A woman was telling me why a long-term relationship had ended. She recounted a recurrent and pivotal conversation. She and the man she lived with had agreed that they would both be free, but they would not do anything to hurt each other. When the man began to sleep with other women, she protested, and he was incensed at her protest. Their conversation went like this:

SHE: How can you do this when you know it's hurting me?

HE: How can you try to limit my freedom?

SHE: But it makes me feel awful.

HE: You are trying to manipulate me.

On one level, this is simply an example of a clash of wills: What he wanted conflicted with what she wanted. But in a fundamental way, it reflects the difference in focus I have been describing. In arguing for his point of view, the key issue for this man was his independence, his freedom of action.
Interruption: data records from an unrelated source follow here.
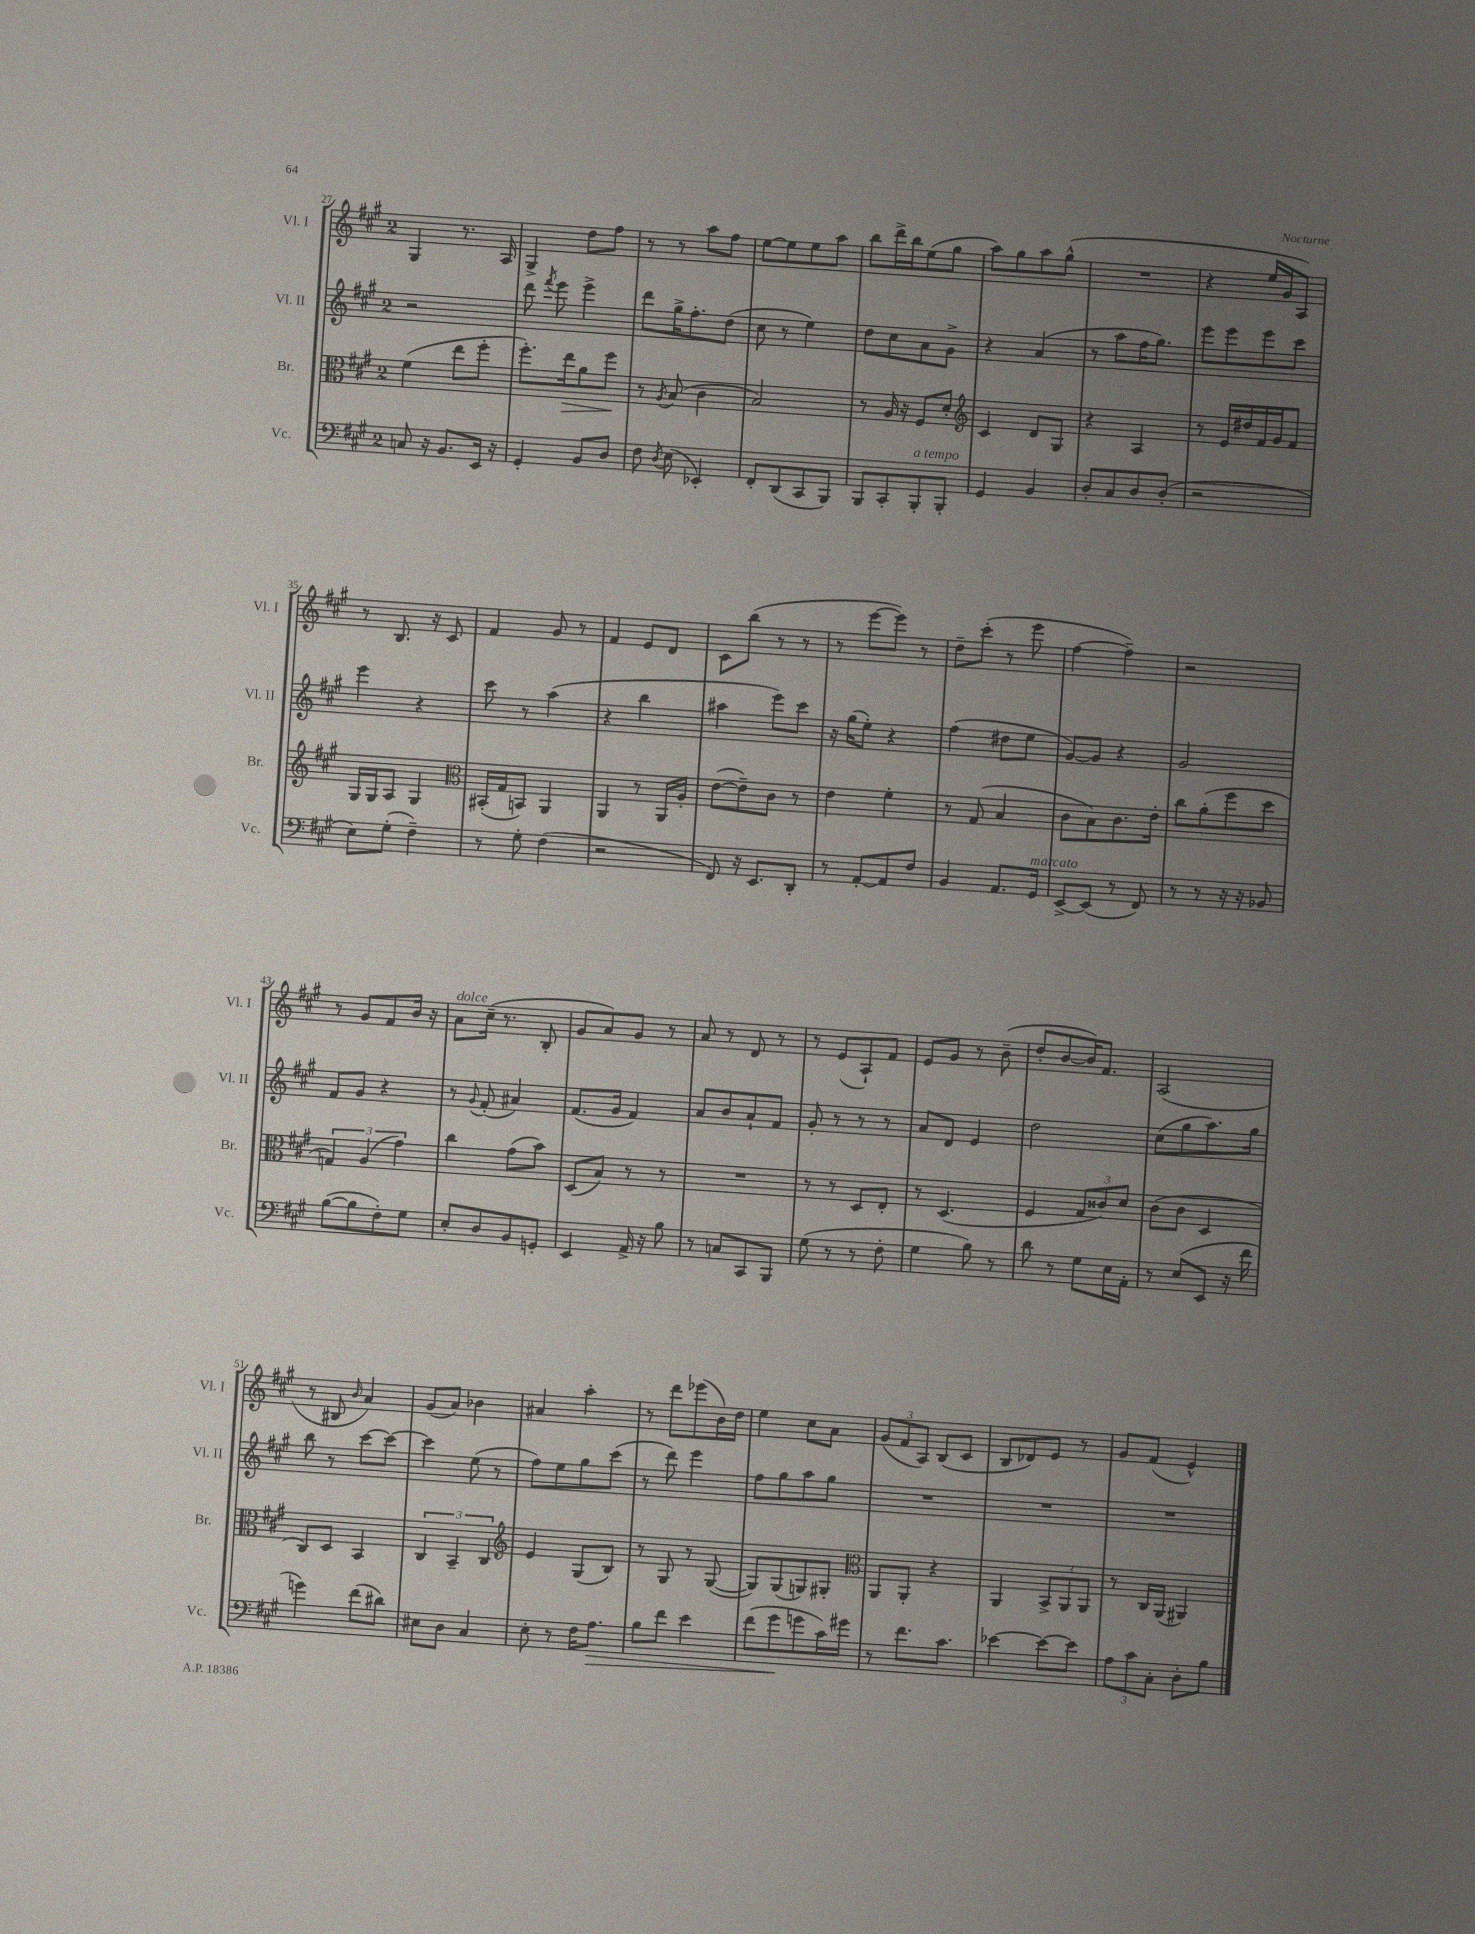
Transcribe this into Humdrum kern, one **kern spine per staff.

**kern	**kern	**kern	**kern
*staff4	*staff3	*staff2	*staff1
*clefF4	*clefC3	*clefG2	*clefG2
*k[f#c#g#]	*k[f#c#g#]	*k[f#c#g#]	*k[f#c#g#]
*M2/4	*M2/4	*M2/4	*M2/4
8C	(4f#	2r	4G#
16r	.	.	.
8.BB	.	.	.
.	8ee	.	8.r
16EE	8ff#'	.	.
16r	.	.	16A
=	=	=	=
4GG#'	8.ff#')	8ddd	4G#^
.	.	8qfff#	.
.	.	8eee	.
.	16ee	.	.
8BB	8a	4eee^	8dd
8D	8ff#	.	8ff#
=	=	=	=
8F#	8r	8ddd	8r
8qD	8qA	.	.
(8E	(8B	16gg#^	8r
.	.	8.ff#'	.
4EE-')	4c#	.	8aa
.	.	(8dd	8ff#
=	=	=	=
8FF#'	2B)	8cc#	[8ee
(8DD	.	8r	8ee]
8CC#	.	4ee)	8ee
8BBB)	.	.	8aa
=	=	=	=
8BBB	8r	8dd	8bb
8CC#'	16A	8cc#	16ddd^
.	16r	.	16bb
8BBB'	8F#	8a	(8ee
8BBB'	8d'	8g#^	8gg#
=	=	=	=
*	*clefG2	*	*
4GG#	4c#	4r	8aa)
.	.	.	8gg#
4BB	8d	(4a	8aa
.	8G#	.	(8gg#^^
=	=	=	=
8D'	4r	8r	2r
8C#	.	8aa	.
8D	4A	16ff#	.
.	.	8.gg#)	.
(8D'	.	.	.
=	=	=	=
2r	8r	8eee	4r
.	16e	8eee	.
.	16dd#	.	.
.	16f#	8eee	16ee
.	16g#	.	16g#
.	8f#	8ccc#	8A)
=	=	=	=
8E)	16G#	4eee	8r
.	16G#	.	.
(8G#'	8A	.	8.B
4F#~)	4G#	4r	.
.	.	.	16r
.	.	.	8c#
=	=	=	=
*	*clefC3	*	*
8r	(16BB#'	8ccc#	4f#
.	16G#	.	.
8G#'	8BB)	8r	.
(4F#	4AA	(4aa	8g#
.	.	.	8r
=	=	=	=
2r	4AA	4r	4f#
.	8r	4bb	8e
.	16AA	.	8d
.	16A'	.	.
=	=	=	=
8FF#)	([8e	4aa#	8c#
16r	8e~])	.	(8bb
8.EE	.	.	.
.	8c#	8eee)	8r
8DD'	8r	8ccc#	8r
=	=	=	=
8r	4e	16r	8r
.	.	(16gg#	.
[8AA'	.	8ee')	[8eee
8AA]	4f#'	4r	8eee])
8F#	.	.	8r
=	=	=	=
4BB	8r	(4ff#	8dd~
.	(8G#	.	(8ccc#'
8.AA	4B	8dd#	8r
.	.	8ee	8eee
16GG#	.	.	.
=	=	=	=
[8EE^	8c#	[8g#)	[4ff#
(8EE]	8B)	8g#]	.
8r	8.c#	4r	4ff#~])
8FF#)	.	.	.
.	16e'	.	.
=	=	=	=
8r	8cc#	2g#	2r
8r	(8a'	.	.
16r	8ff#	.	.
16r	.	.	.
8BB-	8dd	.	.
=	=	=	=
([8B	6G)	8f#	8r
8B]	.	8g#	8g#
.	(6A	.	.
8F#')	.	4r	8f#
.	6g#)	.	.
8G#	.	.	16b
.	.	.	16r
=	=	=	=
8E'	4cc#	8r	8a
.	.	8qqg#	.
8D	.	(8f#'	(16cc#~
.	.	.	8.r
8BB	(8g#	4a#)	.
8GG'	8b)	.	8B'
=	=	=	=
4EE	(8D	(8.f#	8g#
.	8B)	.	8a)
.	.	16g#	.
16AA^	8r	4f#)	8g#
16r	.	.	.
8B	8r	.	8r
=	=	=	=
8r	2r	8a	8a
8C	.	8b	8r
8CC#	.	8a`	8d
8BBB	.	8f#	8r
=	=	=	=
(8G#	8r	8g#'	8r
8r	8r	8r	(8e
8r	8D	8r	8A`)
8F#'	8E'	8r	8f#
=	=	=	=
4G#	8r	8a	8e
.	(4.D	8d	8g#
8B)	.	4e	8r
8r	.	.	(8b~
=	=	=	=
8d	4F#	2dd	8dd'
8r	.	.	[8b
8G#	12G#	.	16b])
.	.	.	8.f#
.	12c##)	.	.
16E	.	.	.
.	12d	.	.
16AA'	.	.	.
=	=	=	=
8r	(8c#	(8cc#	(2A
(8E	8c#	8gg#	.
8EE	4D	8.aa)	.
16r	.	.	.
16f#	.	16gg#	.
=	=	=	=
4g)	8C#)	8bb	8r
.	8D	8r	8B#
.	.	.	16qqb
(8f#	4BB	[8ccc#	4a)
8d#)	.	8ccc#_	.
=	=	=	=
8E#	6C#	4ccc#]	(8g#
8D	.	.	8a)
.	6BB~	.	.
4C#	.	(8ee	4b-
.	6C#	.	.
.	.	8r	.
=	=	=	=
*	*clefG2	*	*
8E'	4e	8ff#)	4a#
8r	.	8ee	.
16F#	(8G#	8gg#	4aa'
8.A	.	.	.
.	8B)	(8ccc#	.
=	=	=	=
8B	8r	8r	8r
8f#	8G#	8ddd)	8ddd
4e	8r	4eee	(8eee-
.	([8G#	.	16b)
.	.	.	16dd
=	=	=	=
(8f#	8G#])	8ff#	4ee
8g#	(8G#	8gg#	.
8g	8G)	8aa	8cc#
16c#)	8G#'	8gg#	8a
16g#	.	.	.
=	=	=	=
*	*clefC3	*	*
8r	8AA	2r	(12g#
.	.	.	12f#
8.f#	8AA'	.	.
.	.	.	12A)
.	4r	.	(8B
8.c#	.	.	.
.	.	.	8c#
=	=	=	=
[4e-	4AA	2r	8B
.	.	.	8d-)
8e-_	12BB^	.	8e
.	12AA	.	.
8e-]	.	.	8r
.	12AA	.	.
=	=	=	=
12A	8r	2r	8g#
12c#	.	.	.
.	16C#	.	(8f#
12C#'	.	.	.
.	(16AA	.	.
8D'	4AA#)	.	4e^^)
8B	.	.	.
==	==	==	==
*-	*-	*-	*-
The key issue for the woman was their interdependence—how what he did made her feel. He interpreted her insistence on their interdependence as 'manipula­tion': She was using her feelings to control his behavior.

p Do you agree with the analysis presented here? Are there other implicatures possible from what is said in the dialog?

t> We are used to thinking that the term 'cross-cultural' will apply to people from different countries. Is it appropriate to think of the interactions between males and females within one country (sharing a lot of one culture) as a site for the study of cross-cultural pragmatics? What kinds of differences might be worthy of investigation?